Your task →
Beginning with the first line of the entries below, quote each line until you reach and include the line with "把周云叔和聂淼都给惊醒了。".
---- Data extract
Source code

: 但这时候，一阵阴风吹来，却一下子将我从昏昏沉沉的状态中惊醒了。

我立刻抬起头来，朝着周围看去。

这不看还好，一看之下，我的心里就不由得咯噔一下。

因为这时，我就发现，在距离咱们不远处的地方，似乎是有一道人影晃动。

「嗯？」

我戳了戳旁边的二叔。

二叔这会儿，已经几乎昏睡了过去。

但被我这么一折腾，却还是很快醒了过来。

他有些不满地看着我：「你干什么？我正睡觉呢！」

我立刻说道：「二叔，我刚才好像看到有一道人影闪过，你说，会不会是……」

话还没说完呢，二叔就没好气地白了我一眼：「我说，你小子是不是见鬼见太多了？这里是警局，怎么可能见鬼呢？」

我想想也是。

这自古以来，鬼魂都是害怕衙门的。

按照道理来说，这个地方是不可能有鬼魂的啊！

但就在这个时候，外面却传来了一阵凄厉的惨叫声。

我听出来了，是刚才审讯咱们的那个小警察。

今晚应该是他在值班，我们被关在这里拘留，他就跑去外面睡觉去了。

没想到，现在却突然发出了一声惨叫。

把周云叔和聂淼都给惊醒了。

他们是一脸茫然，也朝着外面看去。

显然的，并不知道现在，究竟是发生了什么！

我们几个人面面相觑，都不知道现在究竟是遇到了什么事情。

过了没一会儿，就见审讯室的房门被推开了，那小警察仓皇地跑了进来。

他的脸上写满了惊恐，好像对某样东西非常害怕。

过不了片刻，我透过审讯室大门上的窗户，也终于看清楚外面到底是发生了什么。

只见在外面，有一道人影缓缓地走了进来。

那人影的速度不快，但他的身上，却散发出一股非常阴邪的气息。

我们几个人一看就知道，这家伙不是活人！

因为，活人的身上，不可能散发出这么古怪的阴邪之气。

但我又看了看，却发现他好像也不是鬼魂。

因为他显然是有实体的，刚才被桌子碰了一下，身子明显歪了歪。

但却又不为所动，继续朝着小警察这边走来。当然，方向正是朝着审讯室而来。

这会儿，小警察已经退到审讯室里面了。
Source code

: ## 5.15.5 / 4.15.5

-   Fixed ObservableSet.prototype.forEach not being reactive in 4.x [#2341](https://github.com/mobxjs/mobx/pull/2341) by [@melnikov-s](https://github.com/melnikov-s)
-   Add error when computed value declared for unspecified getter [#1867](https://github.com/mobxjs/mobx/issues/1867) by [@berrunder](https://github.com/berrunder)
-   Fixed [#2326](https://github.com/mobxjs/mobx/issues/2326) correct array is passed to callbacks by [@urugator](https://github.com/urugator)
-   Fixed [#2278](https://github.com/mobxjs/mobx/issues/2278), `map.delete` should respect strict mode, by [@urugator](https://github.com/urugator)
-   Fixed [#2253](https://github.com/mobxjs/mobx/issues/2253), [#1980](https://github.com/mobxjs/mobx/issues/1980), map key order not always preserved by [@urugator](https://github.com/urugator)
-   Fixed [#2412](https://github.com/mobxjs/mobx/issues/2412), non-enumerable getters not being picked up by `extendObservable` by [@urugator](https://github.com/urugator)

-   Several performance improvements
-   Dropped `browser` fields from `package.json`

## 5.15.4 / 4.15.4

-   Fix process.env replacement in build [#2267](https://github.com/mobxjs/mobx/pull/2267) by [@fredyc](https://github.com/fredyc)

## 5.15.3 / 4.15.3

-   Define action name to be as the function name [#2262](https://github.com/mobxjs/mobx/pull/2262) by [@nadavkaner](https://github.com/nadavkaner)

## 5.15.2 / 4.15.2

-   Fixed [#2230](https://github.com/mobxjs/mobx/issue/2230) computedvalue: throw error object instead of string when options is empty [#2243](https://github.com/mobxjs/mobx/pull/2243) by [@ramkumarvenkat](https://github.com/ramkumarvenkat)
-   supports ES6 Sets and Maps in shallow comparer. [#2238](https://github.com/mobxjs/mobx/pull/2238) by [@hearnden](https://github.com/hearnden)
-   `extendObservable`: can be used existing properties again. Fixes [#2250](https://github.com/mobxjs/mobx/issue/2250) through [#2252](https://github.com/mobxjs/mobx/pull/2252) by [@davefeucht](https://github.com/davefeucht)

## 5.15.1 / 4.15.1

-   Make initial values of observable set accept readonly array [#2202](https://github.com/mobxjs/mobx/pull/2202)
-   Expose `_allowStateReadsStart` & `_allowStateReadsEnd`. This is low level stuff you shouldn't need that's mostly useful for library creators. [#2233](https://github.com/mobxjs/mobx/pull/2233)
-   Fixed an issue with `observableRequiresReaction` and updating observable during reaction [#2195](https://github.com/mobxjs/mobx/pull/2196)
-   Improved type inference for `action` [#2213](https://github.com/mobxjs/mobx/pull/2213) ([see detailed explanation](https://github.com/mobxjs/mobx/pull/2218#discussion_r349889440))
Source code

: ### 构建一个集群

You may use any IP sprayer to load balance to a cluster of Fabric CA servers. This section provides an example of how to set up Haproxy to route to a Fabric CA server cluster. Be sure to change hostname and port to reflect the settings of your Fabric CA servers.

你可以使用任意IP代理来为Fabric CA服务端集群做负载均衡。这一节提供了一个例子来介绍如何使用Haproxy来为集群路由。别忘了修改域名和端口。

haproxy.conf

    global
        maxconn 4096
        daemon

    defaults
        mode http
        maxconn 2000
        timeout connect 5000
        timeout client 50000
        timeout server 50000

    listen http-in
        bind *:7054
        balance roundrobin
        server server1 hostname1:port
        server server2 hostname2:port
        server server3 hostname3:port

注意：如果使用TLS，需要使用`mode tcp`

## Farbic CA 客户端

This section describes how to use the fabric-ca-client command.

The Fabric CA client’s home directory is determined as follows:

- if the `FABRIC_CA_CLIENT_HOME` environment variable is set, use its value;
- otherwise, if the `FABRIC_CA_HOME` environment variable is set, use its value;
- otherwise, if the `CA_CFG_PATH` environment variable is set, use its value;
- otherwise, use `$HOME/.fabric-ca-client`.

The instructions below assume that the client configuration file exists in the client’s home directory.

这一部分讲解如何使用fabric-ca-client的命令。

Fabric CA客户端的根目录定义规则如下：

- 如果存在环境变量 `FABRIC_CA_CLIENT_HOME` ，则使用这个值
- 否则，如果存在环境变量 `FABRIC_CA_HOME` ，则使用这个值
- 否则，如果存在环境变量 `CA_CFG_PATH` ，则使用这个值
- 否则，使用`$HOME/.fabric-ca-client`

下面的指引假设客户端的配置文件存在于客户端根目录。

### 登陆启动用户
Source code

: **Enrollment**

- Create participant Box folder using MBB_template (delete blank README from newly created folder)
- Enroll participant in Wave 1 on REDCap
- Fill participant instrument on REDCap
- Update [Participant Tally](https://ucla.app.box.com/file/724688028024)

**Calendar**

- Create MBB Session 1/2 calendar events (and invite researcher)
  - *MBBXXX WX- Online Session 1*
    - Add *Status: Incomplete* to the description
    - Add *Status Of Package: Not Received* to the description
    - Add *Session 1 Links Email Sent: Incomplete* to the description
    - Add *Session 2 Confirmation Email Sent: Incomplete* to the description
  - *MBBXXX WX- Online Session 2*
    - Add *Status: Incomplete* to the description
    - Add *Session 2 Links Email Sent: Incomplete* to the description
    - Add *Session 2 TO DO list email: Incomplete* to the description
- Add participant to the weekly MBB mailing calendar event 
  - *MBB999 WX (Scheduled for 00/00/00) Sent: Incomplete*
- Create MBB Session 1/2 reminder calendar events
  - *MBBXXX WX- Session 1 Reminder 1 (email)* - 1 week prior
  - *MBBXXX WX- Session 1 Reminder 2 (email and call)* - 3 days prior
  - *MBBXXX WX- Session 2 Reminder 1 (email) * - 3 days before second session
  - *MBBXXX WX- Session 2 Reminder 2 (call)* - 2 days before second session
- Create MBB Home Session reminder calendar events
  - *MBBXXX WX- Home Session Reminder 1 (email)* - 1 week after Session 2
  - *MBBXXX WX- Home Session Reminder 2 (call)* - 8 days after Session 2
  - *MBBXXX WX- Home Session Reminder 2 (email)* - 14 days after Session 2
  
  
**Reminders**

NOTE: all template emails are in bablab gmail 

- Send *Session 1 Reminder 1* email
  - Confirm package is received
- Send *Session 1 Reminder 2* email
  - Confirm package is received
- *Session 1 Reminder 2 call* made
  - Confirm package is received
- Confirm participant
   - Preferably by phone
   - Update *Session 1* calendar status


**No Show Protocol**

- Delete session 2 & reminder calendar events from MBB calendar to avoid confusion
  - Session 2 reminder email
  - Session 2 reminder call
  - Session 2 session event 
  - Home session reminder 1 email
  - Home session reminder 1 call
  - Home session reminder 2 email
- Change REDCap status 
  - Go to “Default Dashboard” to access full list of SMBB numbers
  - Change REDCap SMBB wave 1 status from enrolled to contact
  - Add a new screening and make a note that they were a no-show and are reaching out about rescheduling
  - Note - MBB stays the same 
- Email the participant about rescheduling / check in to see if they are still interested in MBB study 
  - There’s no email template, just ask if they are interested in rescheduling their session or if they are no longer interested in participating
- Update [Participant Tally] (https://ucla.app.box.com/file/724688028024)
--------
Task output →
Source code

: 但这时候，一阵阴风吹来，却一下子将我从昏昏沉沉的状态中惊醒了。

我立刻抬起头来，朝着周围看去。

这不看还好，一看之下，我的心里就不由得咯噔一下。

因为这时，我就发现，在距离咱们不远处的地方，似乎是有一道人影晃动。

「嗯？」

我戳了戳旁边的二叔。

二叔这会儿，已经几乎昏睡了过去。

但被我这么一折腾，却还是很快醒了过来。

他有些不满地看着我：「你干什么？我正睡觉呢！」

我立刻说道：「二叔，我刚才好像看到有一道人影闪过，你说，会不会是……」

话还没说完呢，二叔就没好气地白了我一眼：「我说，你小子是不是见鬼见太多了？这里是警局，怎么可能见鬼呢？」

我想想也是。

这自古以来，鬼魂都是害怕衙门的。

按照道理来说，这个地方是不可能有鬼魂的啊！

但就在这个时候，外面却传来了一阵凄厉的惨叫声。

我听出来了，是刚才审讯咱们的那个小警察。

今晚应该是他在值班，我们被关在这里拘留，他就跑去外面睡觉去了。

没想到，现在却突然发出了一声惨叫。

把周云叔和聂淼都给惊醒了。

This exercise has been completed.